··· Information supplied

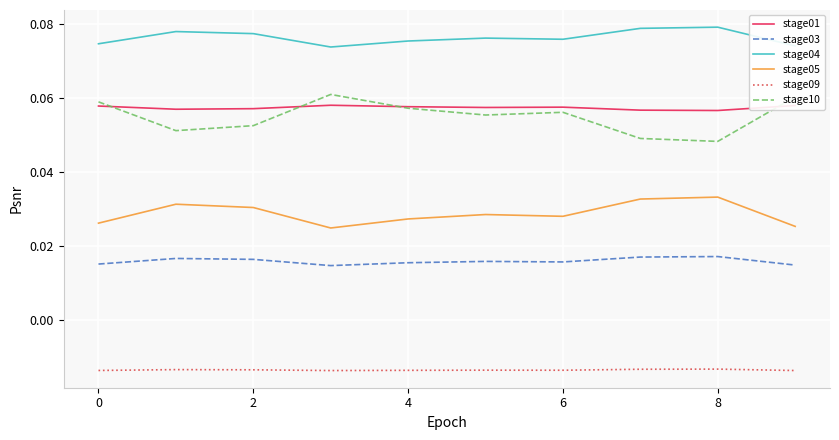

Which series has the largest range (max minus min)?

stage10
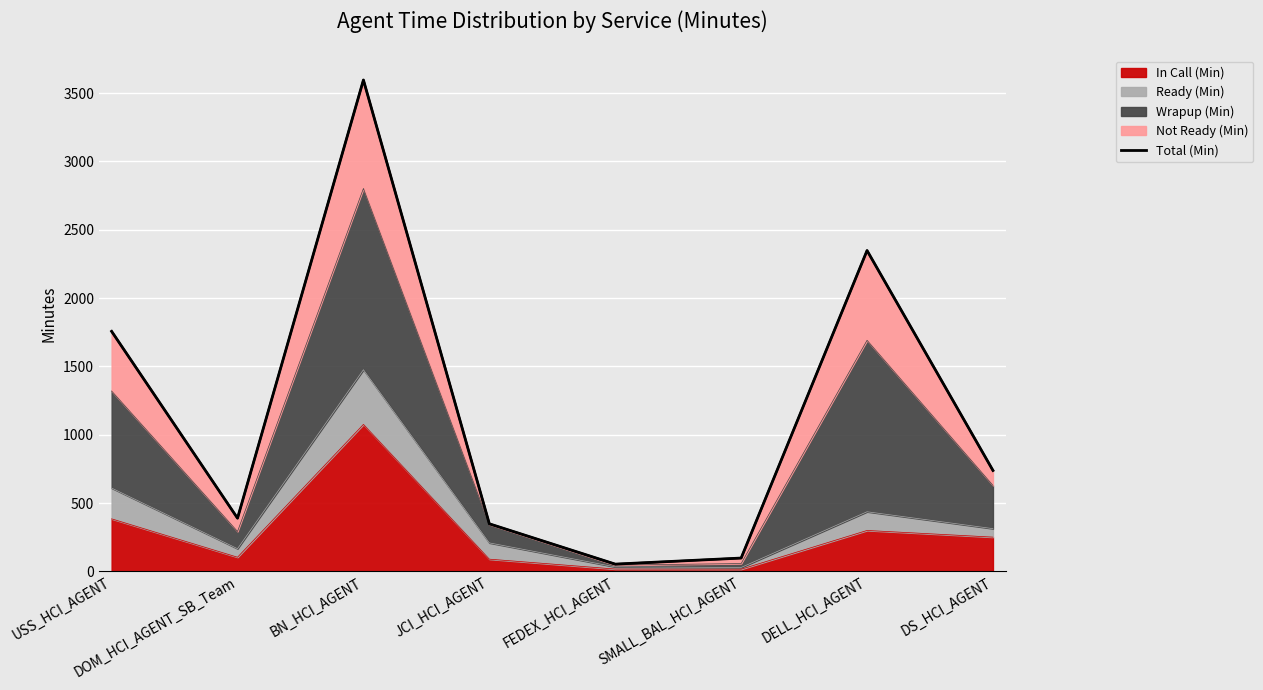

At which label is the value closest to 1824?

USS_HCI_AGENT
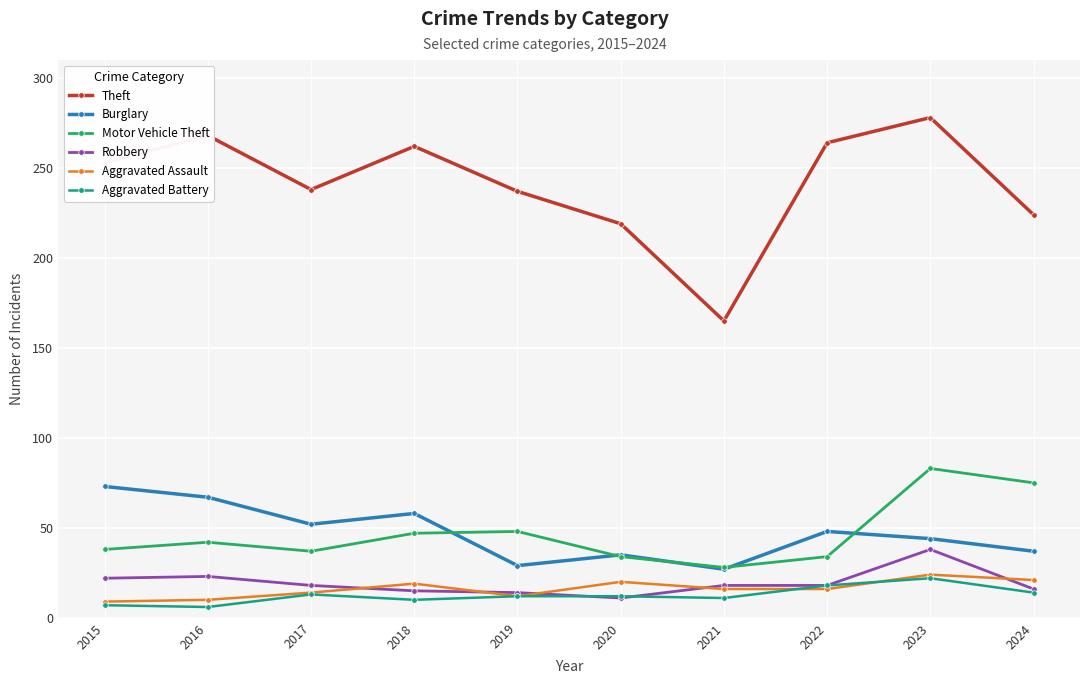

At which category does Burglary reach its first local valley?

2017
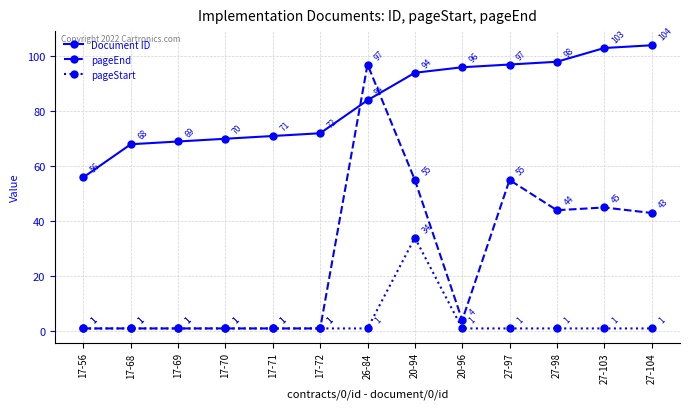

In pageEnd, how many points are higher than both neighbors (excluding endpoints)?

3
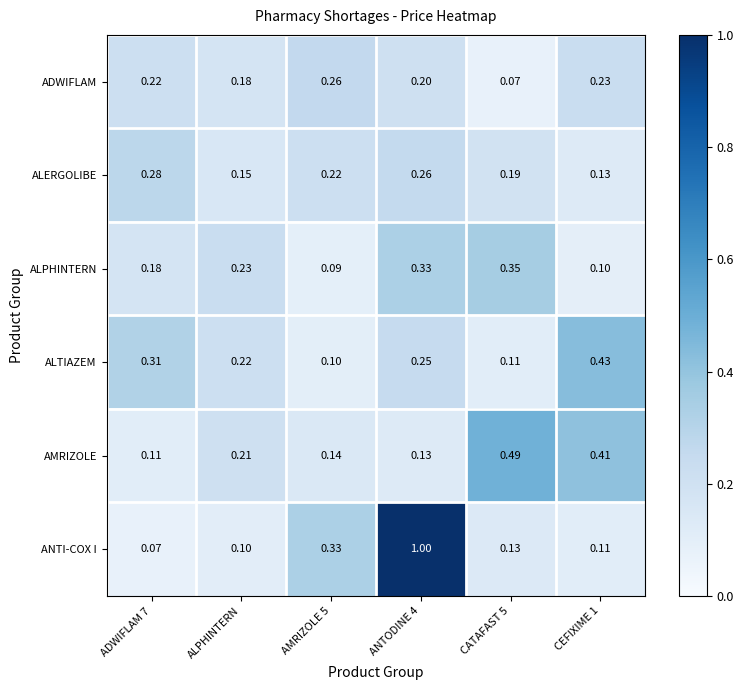

Rank the series at AMRIZOLE 5 from highest to lowest value.

ANTI-COX I, ADWIFLAM, ALERGOLIBE, AMRIZOLE, ALTIAZEM, ALPHINTERN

······

→ **Work instruction**
Find every line of the data above that contains the string "series", matching case exactly, and copy each of those lines.

→ **Worked solution**
Which series has the largest range (max minus min)?
Rank the series at AMRIZOLE 5 from highest to lowest value.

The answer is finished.